→ **Aim of the task**
What lines below contain the string "down"? List them all.

→ **Input**
____________________

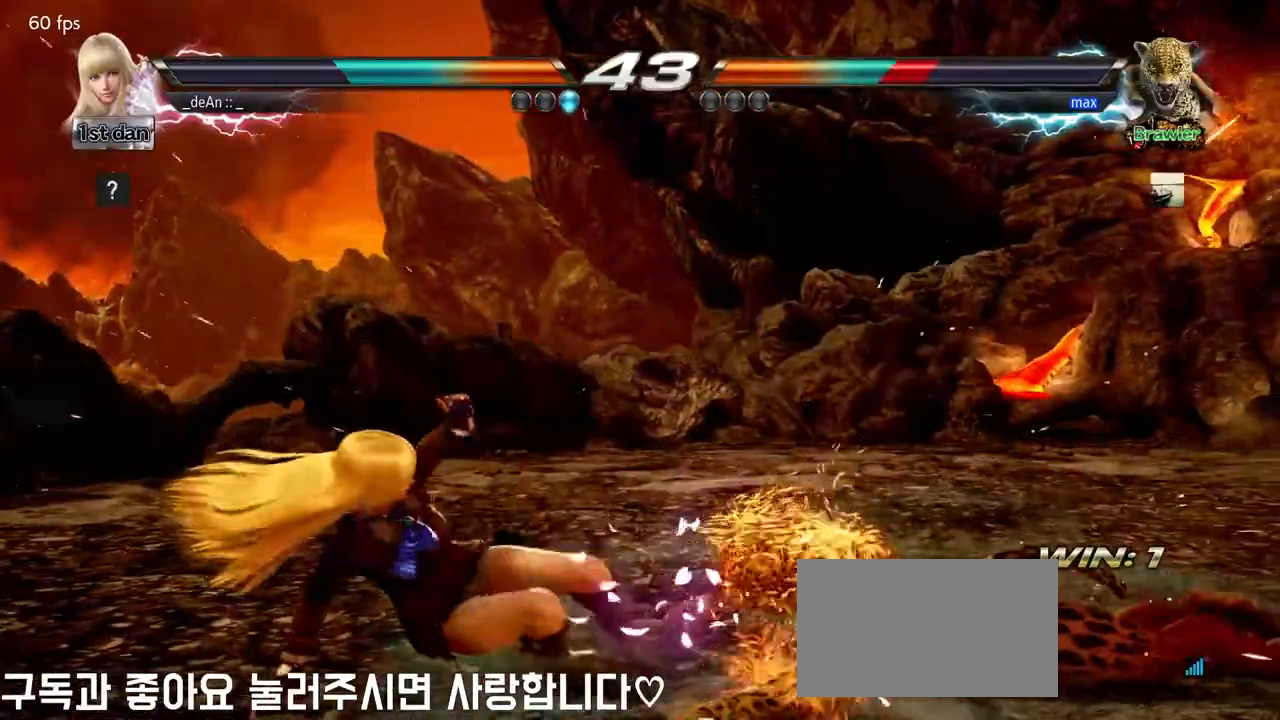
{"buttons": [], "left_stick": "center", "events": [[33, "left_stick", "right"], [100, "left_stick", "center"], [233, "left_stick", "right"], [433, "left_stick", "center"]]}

____________________

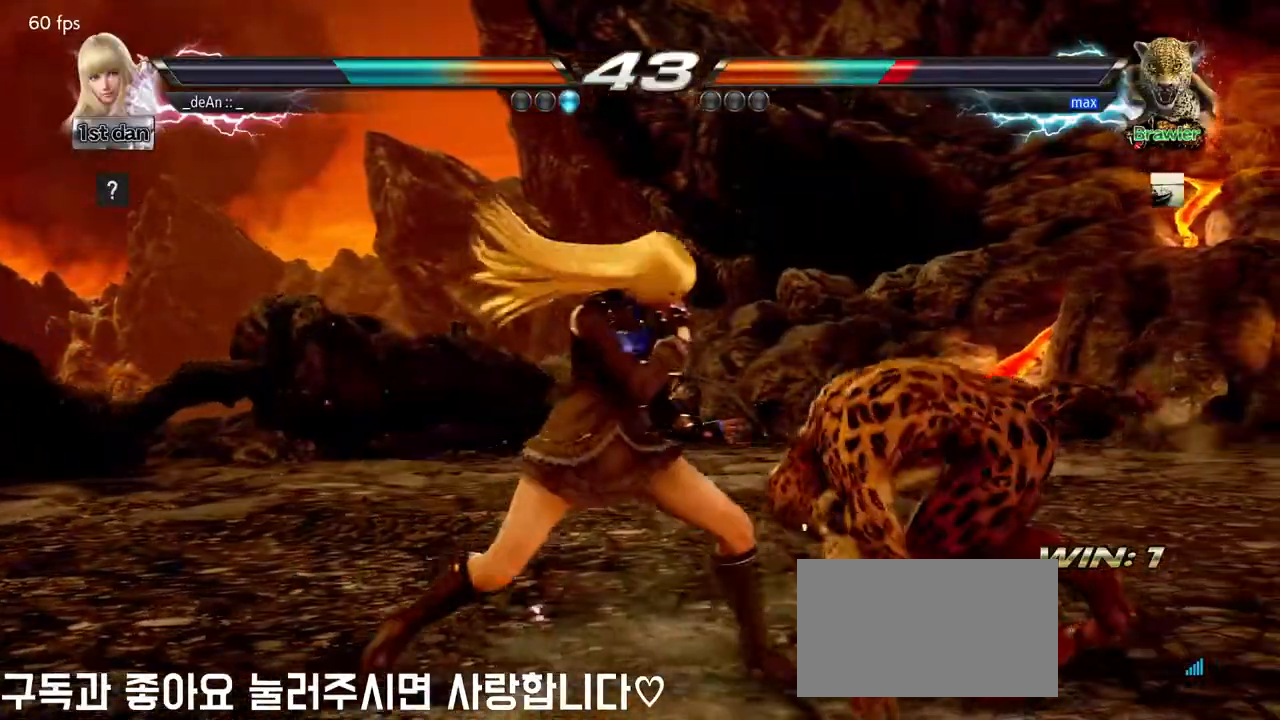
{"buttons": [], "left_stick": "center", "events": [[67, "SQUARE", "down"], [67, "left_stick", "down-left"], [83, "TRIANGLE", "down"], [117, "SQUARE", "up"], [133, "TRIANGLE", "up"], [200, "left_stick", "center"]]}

____________________

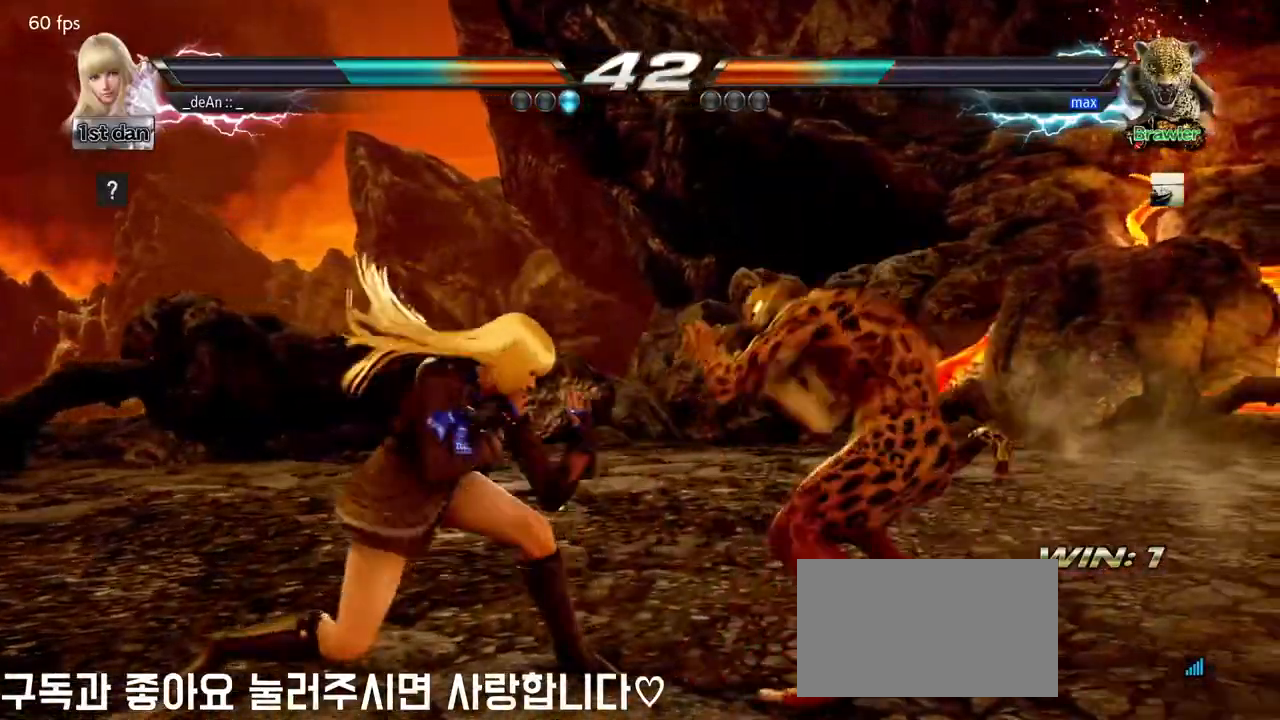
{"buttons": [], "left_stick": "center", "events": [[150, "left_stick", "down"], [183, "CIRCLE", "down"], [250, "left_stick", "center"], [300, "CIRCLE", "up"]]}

____________________

→ **Written solution**
{"buttons": [], "left_stick": "center", "events": [[67, "SQUARE", "down"], [67, "left_stick", "down-left"], [83, "TRIANGLE", "down"], [117, "SQUARE", "up"], [133, "TRIANGLE", "up"], [200, "left_stick", "center"]]}
{"buttons": [], "left_stick": "center", "events": [[150, "left_stick", "down"], [183, "CIRCLE", "down"], [250, "left_stick", "center"], [300, "CIRCLE", "up"]]}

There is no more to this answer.